[Saved data entries]
○ ○ ○ ○ ○ ○ ○
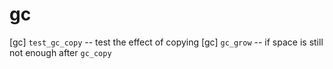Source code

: # gc

[gc] `test_gc_copy` -- test the effect of copying
[gc] `gc_grow` -- if space is still not enough after `gc_copy`
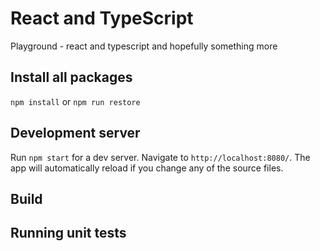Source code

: # React and TypeScript

Playground - react and typescript and hopefully something more

## Install all packages

`npm install` or `npm run restore`

## Development server

Run `npm start` for a dev server. Navigate to `http://localhost:8080/`. The app will automatically reload if you change any of the source files.

## Build

## Running unit tests
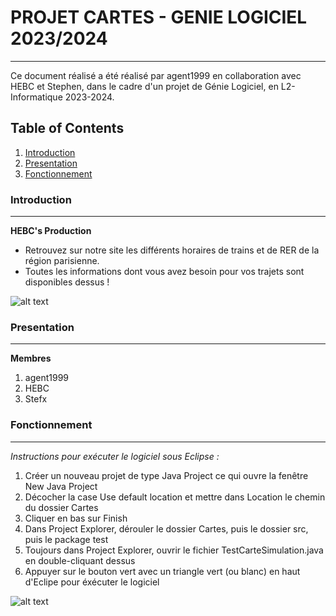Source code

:# PROJET CARTES - GENIE LOGICIEL 2023/2024
***
Ce document réalisé a été réalisé par agent1999 en collaboration avec HEBC et Stephen, dans le cadre d'un projet de Génie Logiciel, en L2-Informatique 2023-2024.

## Table of Contents
1. [Introduction](#introduction)
2. [Presentation](#presentation)
3. [Fonctionnement](#fonctionnement)
### Introduction
***
**HEBC's Production**
- Retrouvez sur notre site les différents horaires de trains et de RER de la région parisienne.
- Toutes les informations dont vous avez besoin pour vos trajets sont disponibles dessus !

![alt text](https://upload.wikimedia.org/wikipedia/commons/4/47/China-Sichuan.png)

### Presentation
***

**Membres**
1. agent1999
2. HEBC
3. Stefx

### Fonctionnement
***
*Instructions pour exécuter le logiciel sous Eclipse :*
1. Créer un nouveau projet de type Java Project ce qui ouvre la fenêtre New Java Project
2. Décocher la case Use default location et mettre dans Location le chemin du dossier Cartes
3. Cliquer en bas sur Finish
4. Dans Project Explorer, dérouler le dossier Cartes, puis le dossier src, puis le package test
5. Toujours dans Project Explorer, ouvrir le fichier TestCarteSimulation.java en double-cliquant dessus
6. Appuyer sur le bouton vert avec un triangle vert (ou blanc) en haut d'Eclipe pour éxécuter le logiciel

![alt text](https://static.vecteezy.com/system/resources/thumbnails/015/081/537/small_2x/poker-playing-cards-3d-rendering-isometric-icon-png.png)
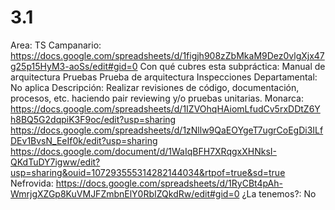 # 3.1

Area: TS
Campanario: https://docs.google.com/spreadsheets/d/1figjh908zZbMkaM9Dez0vlgXjx47g25p15HyM3-aoSs/edit#gid=0
Con qué cubres esta subpráctica: Manual de arquitectura
Pruebas
Prueba de arquitectura
Inspecciones
Departamental: No aplica
Descripción: Realizar revisiones de código, documentación, procesos, etc. haciendo pair reviewing y/o pruebas unitarias.
Monarca: https://docs.google.com/spreadsheets/d/1IZVOhqHAiomLfudCv5rxDDtZ6Yh8BQ5G2dqpiK3F9oc/edit?usp=sharing
https://docs.google.com/spreadsheets/d/1zNllw9QaEOYgeT7ugrCoEgDi3ILfDEv1BvsN_EeIf0k/edit?usp=sharing
https://docs.google.com/document/d/1WaIqBFH7XRqgxXHNksI-QKdTuDY7igww/edit?usp=sharing&ouid=107293555314282144034&rtpof=true&sd=true
Nefrovida: https://docs.google.com/spreadsheets/d/1RyCBt4pAh-WmrjgXZGp8KuVMJFZmbnElY0RbIZQkdRw/edit#gid=0
¿La tenemos?: No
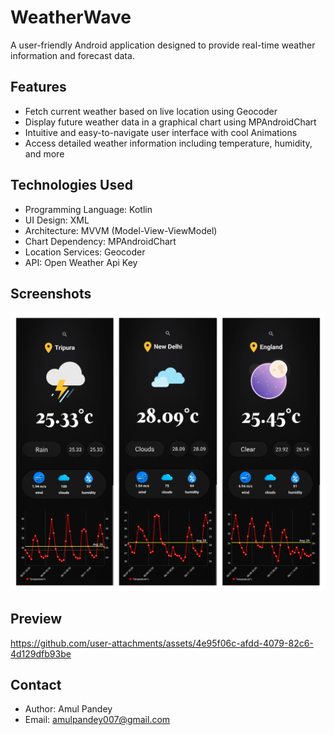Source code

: # **WeatherWave**

A user-friendly Android application designed to provide real-time weather information and forecast data. 

## **Features**

* Fetch current weather based on live location using Geocoder
* Display future weather data in a graphical chart using MPAndroidChart
* Intuitive and easy-to-navigate user interface with cool Animations
* Access detailed weather information including temperature, humidity, and more


## **Technologies Used**

* Programming Language: Kotlin
* UI Design: XML
* Architecture: MVVM (Model-View-ViewModel)
* Chart Dependency: MPAndroidChart
* Location Services: Geocoder
* API: Open Weather Api Key

## **Screenshots**
<p align="center">
<img alt="Overview"  src="https://github.com/AmulPandey/WeatherWave/blob/main/app/src/main/assets/WeatherScreenshots.jpg">
</p>

## **Preview**  
https://github.com/user-attachments/assets/4e95f06c-afdd-4079-82c6-4d129dfb93be

## Contact

* Author: Amul Pandey
* Email: amulpandey007@gmail.com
○ ○ ○ ○ ○ ○ ○
In the copy you write, the data above must appear exactly, with no pictures.

Source code

: # gc

[gc] `test_gc_copy` -- test the effect of copying
[gc] `gc_grow` -- if space is still not enough after `gc_copy`
Source code

: # React and TypeScript

Playground - react and typescript and hopefully something more

## Install all packages

`npm install` or `npm run restore`

## Development server

Run `npm start` for a dev server. Navigate to `http://localhost:8080/`. The app will automatically reload if you change any of the source files.

## Build

## Running unit tests
Source code

:# PROJET CARTES - GENIE LOGICIEL 2023/2024
***
Ce document réalisé a été réalisé par agent1999 en collaboration avec HEBC et Stephen, dans le cadre d'un projet de Génie Logiciel, en L2-Informatique 2023-2024.

## Table of Contents
1. [Introduction](#introduction)
2. [Presentation](#presentation)
3. [Fonctionnement](#fonctionnement)
### Introduction
***
**HEBC's Production**
- Retrouvez sur notre site les différents horaires de trains et de RER de la région parisienne.
- Toutes les informations dont vous avez besoin pour vos trajets sont disponibles dessus !

![alt text](https://upload.wikimedia.org/wikipedia/commons/4/47/China-Sichuan.png)

### Presentation
***

**Membres**
1. agent1999
2. HEBC
3. Stefx

### Fonctionnement
***
*Instructions pour exécuter le logiciel sous Eclipse :*
1. Créer un nouveau projet de type Java Project ce qui ouvre la fenêtre New Java Project
2. Décocher la case Use default location et mettre dans Location le chemin du dossier Cartes
3. Cliquer en bas sur Finish
4. Dans Project Explorer, dérouler le dossier Cartes, puis le dossier src, puis le package test
5. Toujours dans Project Explorer, ouvrir le fichier TestCarteSimulation.java en double-cliquant dessus
6. Appuyer sur le bouton vert avec un triangle vert (ou blanc) en haut d'Eclipe pour éxécuter le logiciel

![alt text](https://static.vecteezy.com/system/resources/thumbnails/015/081/537/small_2x/poker-playing-cards-3d-rendering-isometric-icon-png.png)
 # 3.1

Area: TS
Campanario: https://docs.google.com/spreadsheets/d/1figjh908zZbMkaM9Dez0vlgXjx47g25p15HyM3-aoSs/edit#gid=0
Con qué cubres esta subpráctica: Manual de arquitectura
Pruebas
Prueba de arquitectura
Inspecciones
Departamental: No aplica
Descripción: Realizar revisiones de código, documentación, procesos, etc. haciendo pair reviewing y/o pruebas unitarias.
Monarca: https://docs.google.com/spreadsheets/d/1IZVOhqHAiomLfudCv5rxDDtZ6Yh8BQ5G2dqpiK3F9oc/edit?usp=sharing
https://docs.google.com/spreadsheets/d/1zNllw9QaEOYgeT7ugrCoEgDi3ILfDEv1BvsN_EeIf0k/edit?usp=sharing
https://docs.google.com/document/d/1WaIqBFH7XRqgxXHNksI-QKdTuDY7igww/edit?usp=sharing&ouid=107293555314282144034&rtpof=true&sd=true
Nefrovida: https://docs.google.com/spreadsheets/d/1RyCBt4pAh-WmrjgXZGp8KuVMJFZmbnElY0RbIZQkdRw/edit#gid=0
¿La tenemos?: No
Source code

: # **WeatherWave**

A user-friendly Android application designed to provide real-time weather information and forecast data. 

## **Features**

* Fetch current weather based on live location using Geocoder
* Display future weather data in a graphical chart using MPAndroidChart
* Intuitive and easy-to-navigate user interface with cool Animations
* Access detailed weather information including temperature, humidity, and more


## **Technologies Used**

* Programming Language: Kotlin
* UI Design: XML
* Architecture: MVVM (Model-View-ViewModel)
* Chart Dependency: MPAndroidChart
* Location Services: Geocoder
* API: Open Weather Api Key

## **Screenshots**
<p align="center">
<img alt="Overview"  src="https://github.com/AmulPandey/WeatherWave/blob/main/app/src/main/assets/WeatherScreenshots.jpg">
</p>

## **Preview**  
https://github.com/user-attachments/assets/4e95f06c-afdd-4079-82c6-4d129dfb93be

## Contact

* Author: Amul Pandey
* Email: amulpandey007@gmail.com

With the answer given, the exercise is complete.